This song has been stuck in my head for like, two months now, I listen to it every few days, and I take every single chance I get to sing the chorus, preferably without context. But I keep coming back to the question: what is love? And more importantly, why doesn’t Haddaway ever tell us what love is? Does he not know? If you listen to the lyrics, he seems confused by it, as if he wrote the song to ask the early 1990s for help in answering one of the fundamental questions of the human experience.
For our purposes though, I think it’s a pretty good example of a rhetorical question. Rhetorical questions, to quote my best friend in the world, Wikipedia, are “not posed to elicit a specific answer, but rather to encourage the listener to consider a message or viewpoint.” So Haddaway wants us to think about love, that’s fair.

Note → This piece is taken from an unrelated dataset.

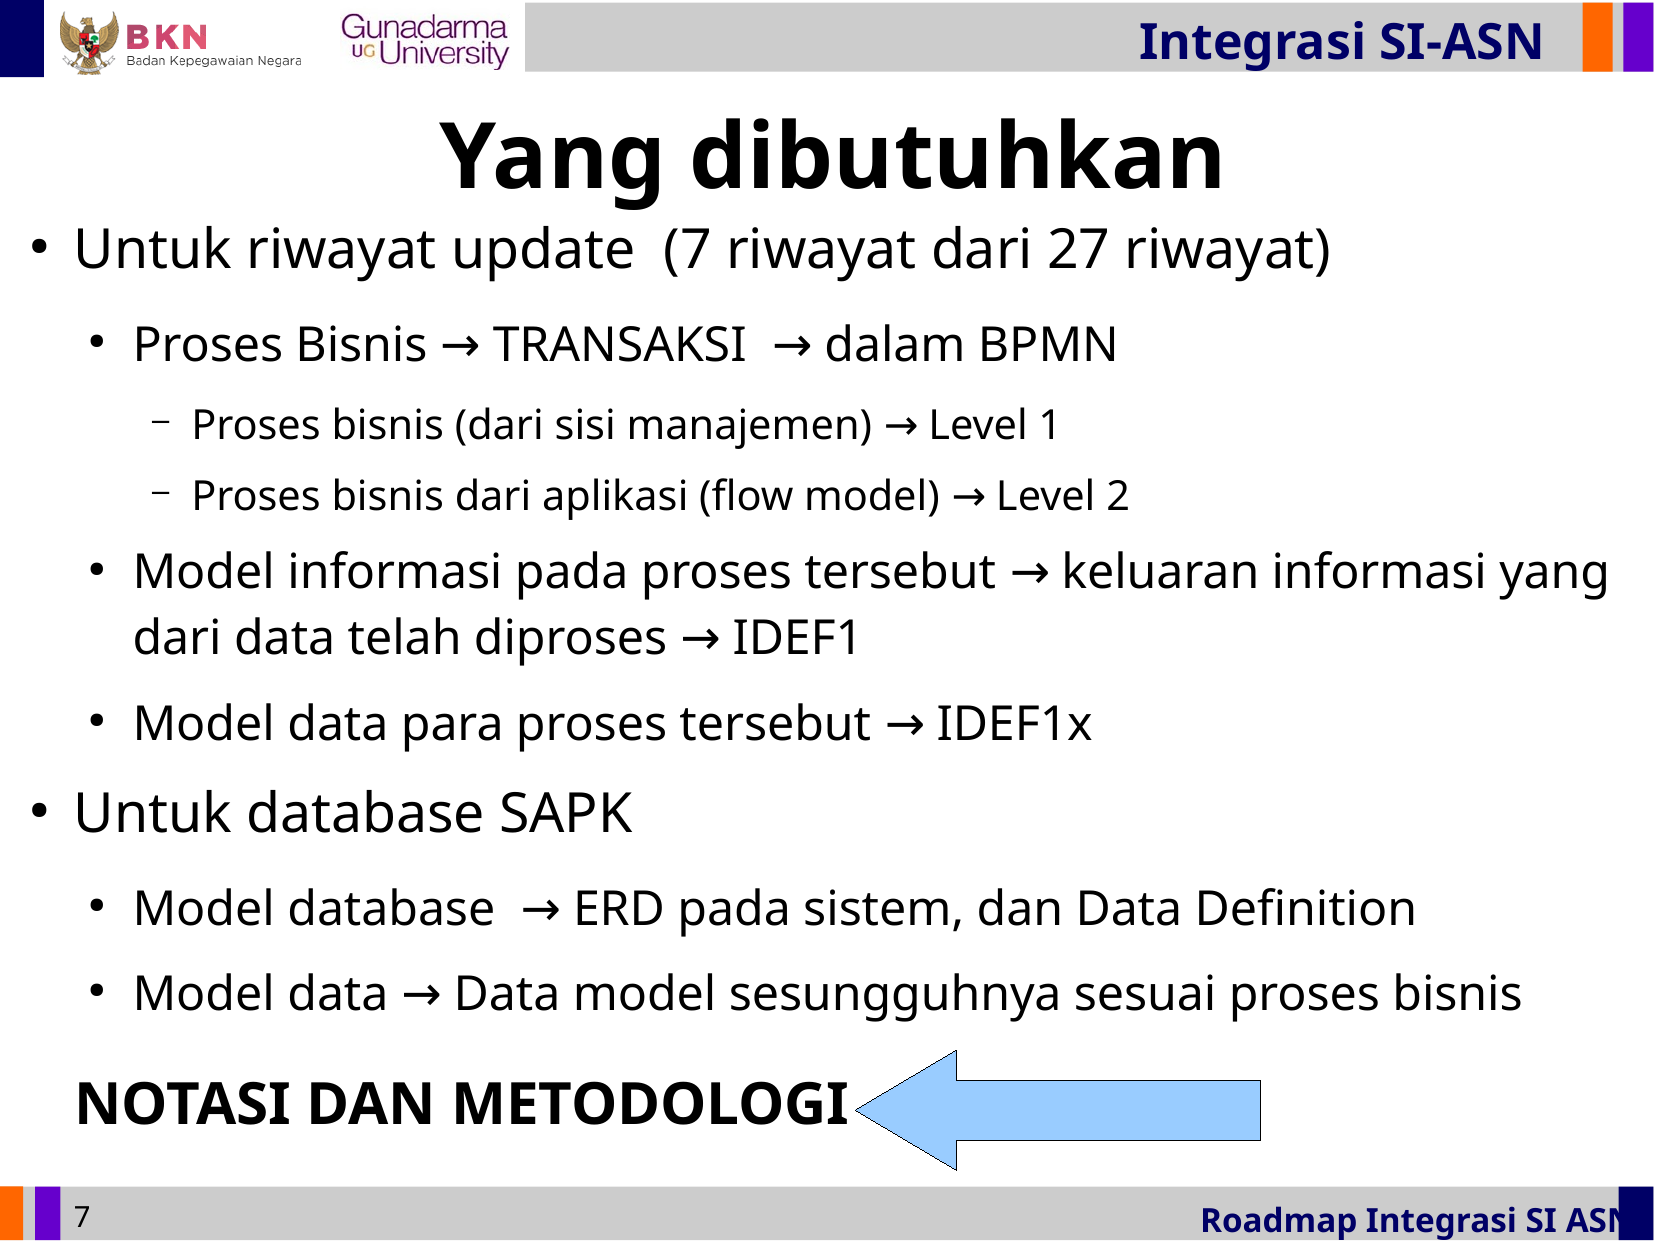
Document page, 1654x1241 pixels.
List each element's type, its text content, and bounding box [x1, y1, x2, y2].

Rhetorical questions can be useful when you’re trying to get your audience to think about something they might not be used to thinking about, and therefor can be a good tool for essays and other academic papers.
They do pose a risk though, in that when you ask a question of your readership, they might expect you to answer that question. I think the trick is to pose a question that seems like it has an obvious answer. Rhetorical questions should be reasonably broad. Overly specific questions can lead them to seek answers in your writing, which you may be trying to give them, but they’re going to want those answers to be clear and probably pretty soon after the question.
Rhetorical questions can be useful, but they can be tricky, too. Haddaway may not have chosen the right format, because generally I’m too busy bobbing my head and trying to figure out why he’s at a dance party in a vampire’s house, to really think about what love is.